→ Supplied text:
==============================
The ultra-chic dermal trousers above are housed in Strandagaldur, the Museum of Icelandic Sorcery & Witchcraft, but they are not the last intact pair of necropants—slacks of human skin that some 17th century Icelanders believed brought wealth and good luck to the wearer. These beautiful britches are a actually a facsimile of the last intact pair, which the museum does possess, but presumably keeps more covertly hidden, lest some fashionable sorcerer up and runs off with them. And how’s it done?

If you want to make your own necropants (literally; nábrók) you have to get permission from a living man to use his skin after his dead. After he has been buried you must dig up his body and flay the skin of the corpse in one piece from the waist down. As soon as you step into the pants they will stick to your own skin. A coin must be stolen from a poor widow and placed in the scrotum along with the magical sign, nábrókarstafur, written on a piece of paper. Consequently the coin will draw money into the scrotum so it will never be empty, as long as the original coin is not removed. To ensure salvation the owner has to convince someone else to overtake the pants and step into each leg as soon as he gets out of it. The necropants will thus keep the money-gathering nature for generations.
==============================
→ Entries supplied:
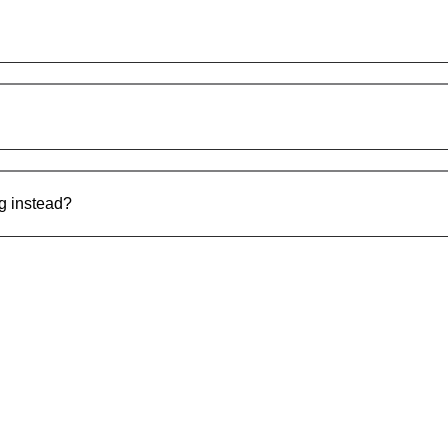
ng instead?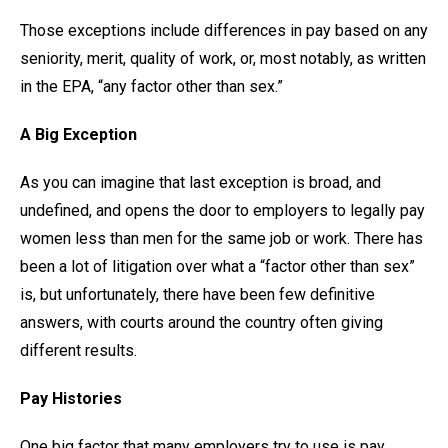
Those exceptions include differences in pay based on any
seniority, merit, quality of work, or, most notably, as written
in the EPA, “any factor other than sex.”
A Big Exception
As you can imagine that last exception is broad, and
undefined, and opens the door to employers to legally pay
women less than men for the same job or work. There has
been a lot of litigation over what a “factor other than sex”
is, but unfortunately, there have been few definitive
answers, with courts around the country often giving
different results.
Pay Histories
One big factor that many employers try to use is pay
==============================
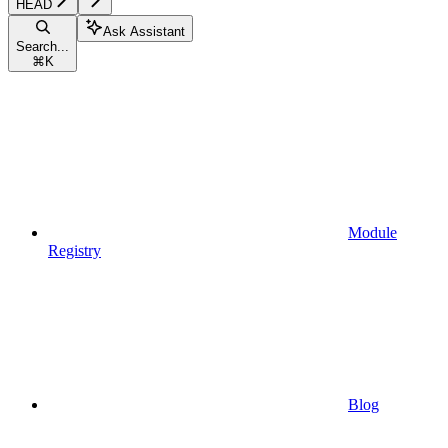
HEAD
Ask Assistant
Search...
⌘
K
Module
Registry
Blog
==============================
→ Apply what you read:
A) In the necropants text, from whom must the coin placed in the scrotum be stolen?
B) Please print the part of the necropants text starting at "If you want" and ending at "nature for generations.".

→ List of solutions:
A) From a poor widow.

B)
If you want to make your own necropants (literally; nábrók) you have to get permission from a living man to use his skin after his dead. After he has been buried you must dig up his body and flay the skin of the corpse in one piece from the waist down. As soon as you step into the pants they will stick to your own skin. A coin must be stolen from a poor widow and placed in the scrotum along with the magical sign, nábrókarstafur, written on a piece of paper. Consequently the coin will draw money into the scrotum so it will never be empty, as long as the original coin is not removed. To ensure salvation the owner has to convince someone else to overtake the pants and step into each leg as soon as he gets out of it. The necropants will thus keep the money-gathering nature for generations.